General Electric delivered fourth-quarter earnings on Wednesday that topped analyst expectations and gave a better-than-anticipated cash-flow forecast that signaled the troubled conglomerate could be turning around.
Shares of GE rose 10.3% in trading to close at $12.94. Up 51% in the past 12 months, the stock climbed to its highest level since October 2018.
"The fourth quarter marked a strong close to the year for GE. We met or exceeded our full-year financial targets and are on a positive trajectory for 2020," Chairman and CEO Larry Culp said in a statement.
Here's what GE reported versus what Wall Street expected:
GE's closely watched metric of industrial free cash flow came in at $2.3 billion for 2019, topping its own guidance of between $0 to $2 billion. FCF is a financial measure that's often used as a gauge of efficiency.
Bank of America upgraded GE to buy after its results, with analyst Andrew Obin saying he has "more confidence" in the company's ability to execute moving forward.
"The company has undergone a significant reinvestment cycle, positioning it well from a competitive standpoint. The improving FCF trajectory should be supportive for shares," Obin said.
JPMorgan analyst Stephen Tusa, widely considered the top industrials analyst, stuck by his firm's underweight rating after GE's results. He acknowledged that "the headlines are better than expected" but added the caveat that "there is a lot to unpack here."
"We don't see too much detachment from our view of on-the-ground fundamentals, which is what our call is based off of, having assumed the story was shifting from balance sheet to earnings when we downgraded last year," Tusa said. "It's hard to gauge whether '20 is an earlier-than-expected normalization or a step up in the bridge to a consensus number for '21."
While the company's quarterly results were better than anticipated, GE's 2020 earnings forecast came in below what analysts surveyed by FactSet expected. GE said it expects to see earnings of 50 to 60 cents a share next year, below the 67 cents a share analysts were looking for.

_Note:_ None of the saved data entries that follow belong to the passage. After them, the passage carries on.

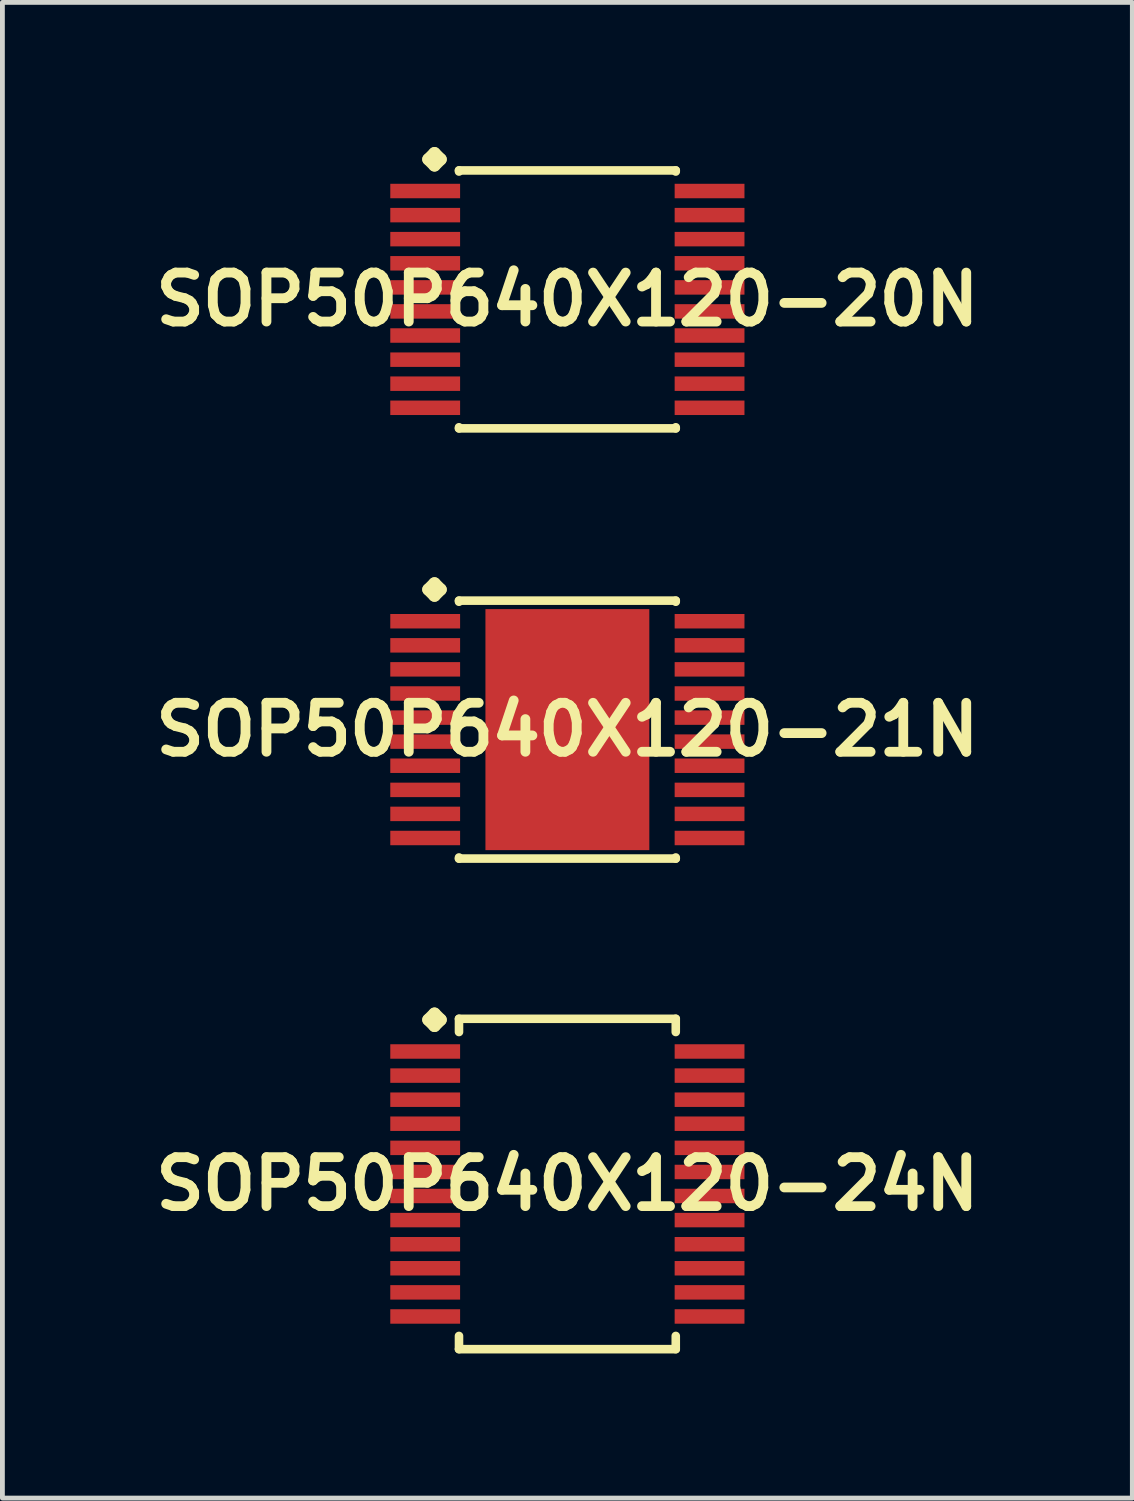
<source format=kicad_pcb>
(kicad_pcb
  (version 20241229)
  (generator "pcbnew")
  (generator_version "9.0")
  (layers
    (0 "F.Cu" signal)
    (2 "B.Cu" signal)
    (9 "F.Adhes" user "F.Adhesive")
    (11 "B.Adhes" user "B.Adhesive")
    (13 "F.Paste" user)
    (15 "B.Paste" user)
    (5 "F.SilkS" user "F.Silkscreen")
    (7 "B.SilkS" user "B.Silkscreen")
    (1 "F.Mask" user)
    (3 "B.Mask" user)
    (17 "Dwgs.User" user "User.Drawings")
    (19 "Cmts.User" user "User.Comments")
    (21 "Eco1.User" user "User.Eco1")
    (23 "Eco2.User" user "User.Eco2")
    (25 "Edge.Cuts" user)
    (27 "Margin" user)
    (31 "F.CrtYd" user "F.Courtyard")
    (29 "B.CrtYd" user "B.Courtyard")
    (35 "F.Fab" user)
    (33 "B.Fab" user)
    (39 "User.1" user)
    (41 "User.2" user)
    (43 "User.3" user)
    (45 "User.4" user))
  (footprint "SOP50P640X120-24N"
    (layer "F.Cu")
    (at 8.718 21.507)
    (property "Reference" "SOP50P640X120-24N" (at 0 0 0) (layer "F.SilkS") (effects (font (size 1.016 1.016) (thickness 0.203))))
    (attr smd)
    (fp_line (start -2.883 -3.406) (end -2.756 -3.533) (stroke (width 0.254) (type solid)) (layer "F.SilkS"))
    (fp_line (start -2.756 -3.533) (end -2.629 -3.406) (stroke (width 0.254) (type solid)) (layer "F.SilkS"))
    (fp_line (start -2.756 -3.279) (end -2.883 -3.406) (stroke (width 0.254) (type solid)) (layer "F.SilkS"))
    (fp_line (start -2.629 -3.406) (end -2.756 -3.279) (stroke (width 0.254) (type solid)) (layer "F.SilkS"))
    (fp_line (start -2.248 -3.426) (end 2.248 -3.426) (stroke (width 0.178) (type solid)) (layer "F.SilkS"))
    (fp_line (start -2.248 -3.152) (end -2.248 -3.426) (stroke (width 0.178) (type solid)) (layer "F.SilkS"))
    (fp_line (start -2.248 3.152) (end -2.248 3.426) (stroke (width 0.178) (type solid)) (layer "F.SilkS"))
    (fp_line (start -2.248 3.426) (end 2.248 3.426) (stroke (width 0.178) (type solid)) (layer "F.SilkS"))
    (fp_line (start 2.248 -3.426) (end 2.248 -3.152) (stroke (width 0.178) (type solid)) (layer "F.SilkS"))
    (fp_line (start 2.248 3.426) (end 2.248 3.152) (stroke (width 0.178) (type solid)) (layer "F.SilkS"))
    (pad "1" smd rect (at -2.949 -2.748) (size 1.448 0.3) (layers "F.Cu" "F.Mask" "F.Paste"))
    (pad "2" smd rect (at -2.949 -2.248) (size 1.448 0.3) (layers "F.Cu" "F.Mask" "F.Paste"))
    (pad "3" smd rect (at -2.949 -1.748) (size 1.448 0.3) (layers "F.Cu" "F.Mask" "F.Paste"))
    (pad "4" smd rect (at -2.949 -1.25) (size 1.448 0.3) (layers "F.Cu" "F.Mask" "F.Paste"))
    (pad "5" smd rect (at -2.949 -0.749) (size 1.448 0.3) (layers "F.Cu" "F.Mask" "F.Paste"))
    (pad "6" smd rect (at -2.949 -0.249) (size 1.448 0.3) (layers "F.Cu" "F.Mask" "F.Paste"))
    (pad "7" smd rect (at -2.949 0.249) (size 1.448 0.3) (layers "F.Cu" "F.Mask" "F.Paste"))
    (pad "8" smd rect (at -2.949 0.749) (size 1.448 0.3) (layers "F.Cu" "F.Mask" "F.Paste"))
    (pad "9" smd rect (at -2.949 1.25) (size 1.448 0.3) (layers "F.Cu" "F.Mask" "F.Paste"))
    (pad "10" smd rect (at -2.949 1.748) (size 1.448 0.3) (layers "F.Cu" "F.Mask" "F.Paste"))
    (pad "11" smd rect (at -2.949 2.248) (size 1.448 0.3) (layers "F.Cu" "F.Mask" "F.Paste"))
    (pad "12" smd rect (at -2.949 2.748) (size 1.448 0.3) (layers "F.Cu" "F.Mask" "F.Paste"))
    (pad "13" smd rect (at 2.949 2.748) (size 1.448 0.3) (layers "F.Cu" "F.Mask" "F.Paste"))
    (pad "14" smd rect (at 2.949 2.248) (size 1.448 0.3) (layers "F.Cu" "F.Mask" "F.Paste"))
    (pad "15" smd rect (at 2.949 1.748) (size 1.448 0.3) (layers "F.Cu" "F.Mask" "F.Paste"))
    (pad "16" smd rect (at 2.949 1.25) (size 1.448 0.3) (layers "F.Cu" "F.Mask" "F.Paste"))
    (pad "17" smd rect (at 2.949 0.749) (size 1.448 0.3) (layers "F.Cu" "F.Mask" "F.Paste"))
    (pad "18" smd rect (at 2.949 0.249) (size 1.448 0.3) (layers "F.Cu" "F.Mask" "F.Paste"))
    (pad "19" smd rect (at 2.949 -0.249) (size 1.448 0.3) (layers "F.Cu" "F.Mask" "F.Paste"))
    (pad "20" smd rect (at 2.949 -0.749) (size 1.448 0.3) (layers "F.Cu" "F.Mask" "F.Paste"))
    (pad "21" smd rect (at 2.949 -1.25) (size 1.448 0.3) (layers "F.Cu" "F.Mask" "F.Paste"))
    (pad "22" smd rect (at 2.949 -1.748) (size 1.448 0.3) (layers "F.Cu" "F.Mask" "F.Paste"))
    (pad "23" smd rect (at 2.949 -2.248) (size 1.448 0.3) (layers "F.Cu" "F.Mask" "F.Paste"))
    (pad "24" smd rect (at 2.949 -2.748) (size 1.448 0.3) (layers "F.Cu" "F.Mask" "F.Paste")))
  (footprint "SOP50P640X120-20N"
    (layer "F.Cu")
    (at 8.718 3.16)
    (property "Reference" "SOP50P640X120-20N" (at 0 0 0) (layer "F.SilkS") (effects (font (size 1.016 1.016) (thickness 0.203))))
    (attr smd)
    (fp_line (start -2.883 -2.906) (end -2.756 -3.033) (stroke (width 0.254) (type solid)) (layer "F.SilkS"))
    (fp_line (start -2.756 -3.033) (end -2.629 -2.906) (stroke (width 0.254) (type solid)) (layer "F.SilkS"))
    (fp_line (start -2.756 -2.779) (end -2.883 -2.906) (stroke (width 0.254) (type solid)) (layer "F.SilkS"))
    (fp_line (start -2.629 -2.906) (end -2.756 -2.779) (stroke (width 0.254) (type solid)) (layer "F.SilkS"))
    (fp_line (start -2.248 -2.675) (end 2.248 -2.675) (stroke (width 0.178) (type solid)) (layer "F.SilkS"))
    (fp_line (start -2.248 -2.652) (end -2.248 -2.675) (stroke (width 0.178) (type solid)) (layer "F.SilkS"))
    (fp_line (start -2.248 2.652) (end -2.248 2.675) (stroke (width 0.178) (type solid)) (layer "F.SilkS"))
    (fp_line (start -2.248 2.675) (end 2.248 2.675) (stroke (width 0.178) (type solid)) (layer "F.SilkS"))
    (fp_line (start 2.248 -2.675) (end 2.248 -2.652) (stroke (width 0.178) (type solid)) (layer "F.SilkS"))
    (fp_line (start 2.248 2.675) (end 2.248 2.652) (stroke (width 0.178) (type solid)) (layer "F.SilkS"))
    (pad "1" smd rect (at -2.949 -2.248) (size 1.448 0.3) (layers "F.Cu" "F.Mask" "F.Paste"))
    (pad "2" smd rect (at -2.949 -1.748) (size 1.448 0.3) (layers "F.Cu" "F.Mask" "F.Paste"))
    (pad "3" smd rect (at -2.949 -1.25) (size 1.448 0.3) (layers "F.Cu" "F.Mask" "F.Paste"))
    (pad "4" smd rect (at -2.949 -0.749) (size 1.448 0.3) (layers "F.Cu" "F.Mask" "F.Paste"))
    (pad "5" smd rect (at -2.949 -0.249) (size 1.448 0.3) (layers "F.Cu" "F.Mask" "F.Paste"))
    (pad "6" smd rect (at -2.949 0.249) (size 1.448 0.3) (layers "F.Cu" "F.Mask" "F.Paste"))
    (pad "7" smd rect (at -2.949 0.749) (size 1.448 0.3) (layers "F.Cu" "F.Mask" "F.Paste"))
    (pad "8" smd rect (at -2.949 1.25) (size 1.448 0.3) (layers "F.Cu" "F.Mask" "F.Paste"))
    (pad "9" smd rect (at -2.949 1.748) (size 1.448 0.3) (layers "F.Cu" "F.Mask" "F.Paste"))
    (pad "10" smd rect (at -2.949 2.248) (size 1.448 0.3) (layers "F.Cu" "F.Mask" "F.Paste"))
    (pad "11" smd rect (at 2.949 2.248) (size 1.448 0.3) (layers "F.Cu" "F.Mask" "F.Paste"))
    (pad "12" smd rect (at 2.949 1.748) (size 1.448 0.3) (layers "F.Cu" "F.Mask" "F.Paste"))
    (pad "13" smd rect (at 2.949 1.25) (size 1.448 0.3) (layers "F.Cu" "F.Mask" "F.Paste"))
    (pad "14" smd rect (at 2.949 0.749) (size 1.448 0.3) (layers "F.Cu" "F.Mask" "F.Paste"))
    (pad "15" smd rect (at 2.949 0.249) (size 1.448 0.3) (layers "F.Cu" "F.Mask" "F.Paste"))
    (pad "16" smd rect (at 2.949 -0.249) (size 1.448 0.3) (layers "F.Cu" "F.Mask" "F.Paste"))
    (pad "17" smd rect (at 2.949 -0.749) (size 1.448 0.3) (layers "F.Cu" "F.Mask" "F.Paste"))
    (pad "18" smd rect (at 2.949 -1.25) (size 1.448 0.3) (layers "F.Cu" "F.Mask" "F.Paste"))
    (pad "19" smd rect (at 2.949 -1.748) (size 1.448 0.3) (layers "F.Cu" "F.Mask" "F.Paste"))
    (pad "20" smd rect (at 2.949 -2.248) (size 1.448 0.3) (layers "F.Cu" "F.Mask" "F.Paste")))
  (footprint "SOP50P640X120-21N"
    (layer "F.Cu")
    (at 8.718 12.083)
    (property "Reference" "SOP50P640X120-21N" (at 0 0 0) (layer "F.SilkS") (effects (font (size 1.016 1.016) (thickness 0.203))))
    (attr smd)
    (fp_line (start -2.883 -2.906) (end -2.756 -3.033) (stroke (width 0.254) (type solid)) (layer "F.SilkS"))
    (fp_line (start -2.756 -3.033) (end -2.629 -2.906) (stroke (width 0.254) (type solid)) (layer "F.SilkS"))
    (fp_line (start -2.756 -2.779) (end -2.883 -2.906) (stroke (width 0.254) (type solid)) (layer "F.SilkS"))
    (fp_line (start -2.629 -2.906) (end -2.756 -2.779) (stroke (width 0.254) (type solid)) (layer "F.SilkS"))
    (fp_line (start -2.248 -2.675) (end 2.248 -2.675) (stroke (width 0.178) (type solid)) (layer "F.SilkS"))
    (fp_line (start -2.248 -2.652) (end -2.248 -2.675) (stroke (width 0.178) (type solid)) (layer "F.SilkS"))
    (fp_line (start -2.248 2.652) (end -2.248 2.675) (stroke (width 0.178) (type solid)) (layer "F.SilkS"))
    (fp_line (start -2.248 2.675) (end 2.248 2.675) (stroke (width 0.178) (type solid)) (layer "F.SilkS"))
    (fp_line (start 2.248 -2.675) (end 2.248 -2.652) (stroke (width 0.178) (type solid)) (layer "F.SilkS"))
    (fp_line (start 2.248 2.675) (end 2.248 2.652) (stroke (width 0.178) (type solid)) (layer "F.SilkS"))
    (pad "1" smd rect (at -2.949 -2.248) (size 1.448 0.3) (layers "F.Cu" "F.Mask" "F.Paste"))
    (pad "2" smd rect (at -2.949 -1.748) (size 1.448 0.3) (layers "F.Cu" "F.Mask" "F.Paste"))
    (pad "3" smd rect (at -2.949 -1.25) (size 1.448 0.3) (layers "F.Cu" "F.Mask" "F.Paste"))
    (pad "4" smd rect (at -2.949 -0.749) (size 1.448 0.3) (layers "F.Cu" "F.Mask" "F.Paste"))
    (pad "5" smd rect (at -2.949 -0.249) (size 1.448 0.3) (layers "F.Cu" "F.Mask" "F.Paste"))
    (pad "6" smd rect (at -2.949 0.249) (size 1.448 0.3) (layers "F.Cu" "F.Mask" "F.Paste"))
    (pad "7" smd rect (at -2.949 0.749) (size 1.448 0.3) (layers "F.Cu" "F.Mask" "F.Paste"))
    (pad "8" smd rect (at -2.949 1.25) (size 1.448 0.3) (layers "F.Cu" "F.Mask" "F.Paste"))
    (pad "9" smd rect (at -2.949 1.748) (size 1.448 0.3) (layers "F.Cu" "F.Mask" "F.Paste"))
    (pad "10" smd rect (at -2.949 2.248) (size 1.448 0.3) (layers "F.Cu" "F.Mask" "F.Paste"))
    (pad "11" smd rect (at 2.949 2.248) (size 1.448 0.3) (layers "F.Cu" "F.Mask" "F.Paste"))
    (pad "12" smd rect (at 2.949 1.748) (size 1.448 0.3) (layers "F.Cu" "F.Mask" "F.Paste"))
    (pad "13" smd rect (at 2.949 1.25) (size 1.448 0.3) (layers "F.Cu" "F.Mask" "F.Paste"))
    (pad "14" smd rect (at 2.949 0.749) (size 1.448 0.3) (layers "F.Cu" "F.Mask" "F.Paste"))
    (pad "15" smd rect (at 2.949 0.249) (size 1.448 0.3) (layers "F.Cu" "F.Mask" "F.Paste"))
    (pad "16" smd rect (at 2.949 -0.249) (size 1.448 0.3) (layers "F.Cu" "F.Mask" "F.Paste"))
    (pad "17" smd rect (at 2.949 -0.749) (size 1.448 0.3) (layers "F.Cu" "F.Mask" "F.Paste"))
    (pad "18" smd rect (at 2.949 -1.25) (size 1.448 0.3) (layers "F.Cu" "F.Mask" "F.Paste"))
    (pad "19" smd rect (at 2.949 -1.748) (size 1.448 0.3) (layers "F.Cu" "F.Mask" "F.Paste"))
    (pad "20" smd rect (at 2.949 -2.248) (size 1.448 0.3) (layers "F.Cu" "F.Mask" "F.Paste"))
    (pad "21" smd rect (at 0 0) (size 3.399 4.999) (layers "F.Cu" "F.Mask" "F.Paste")))
  (gr_rect
    (start -3 -3)
    (end 20.436 28.022)
    (stroke (width 0.1) (type default))
    (fill no)
    (layer "Edge.Cuts")))
</source>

GE's forecast for industrial free cash flow next year was also higher than expected. GE expects industrial FCF will come at $2 billion to $4 billion in 2020 — notably above the $1.2 billion expected by analysts.
Bank of America's estimate for GE's industrial FCF was $1.8 billion before the company reported, already above Wall Street's consensus. But, in light of the new information, Bank of America significantly increased its FCF forecast to $4.8 billion for 2020 – above even GE's higher guidance.
GE's aviation business, one of its strongest, continues to perform well. Aviation brought in revenues of $32.9 billion last year, up 8% from $30.6 billion in 2018.
Despite one of the unit's major orders still in flux, its segment profit remained largely stable, notching $6.8 billion last year versus $6.5 billion the year before.
GE makes the engines for the grounded Boeing 737 Max aircraft. GE's joint venture with French aerospace giant Safran recently laid off about 70 temporary workers at a facility in Quebec, CNBC reported on Tuesday, as suppliers have been told to reduce the number of engines they produce this year.
Culp acknowledged that the 737 Max situation is fluid, telling CNBC's Seema Mody that GE is focused on being ready to resume production and ramp back up. GE said in its earnings that its 2020 outlook is "dependent on the 737 MAX's return to service, which GE is planning for in mid-2020, in line with Boeing."
The company's struggling power business remains in a rut. GE reported orders this past quarter fell 30% to $4.5 billion from the same period last year. Revenue remained flat year-over-year. GE noted two large previous customers did not book orders again, losing one deal each for its steam- and gas-power divisions.
Culp told CNBC that there will likely be quarterly volatility in GE's power business ahead, with gas power being a piece of the company that needs to run more effectively.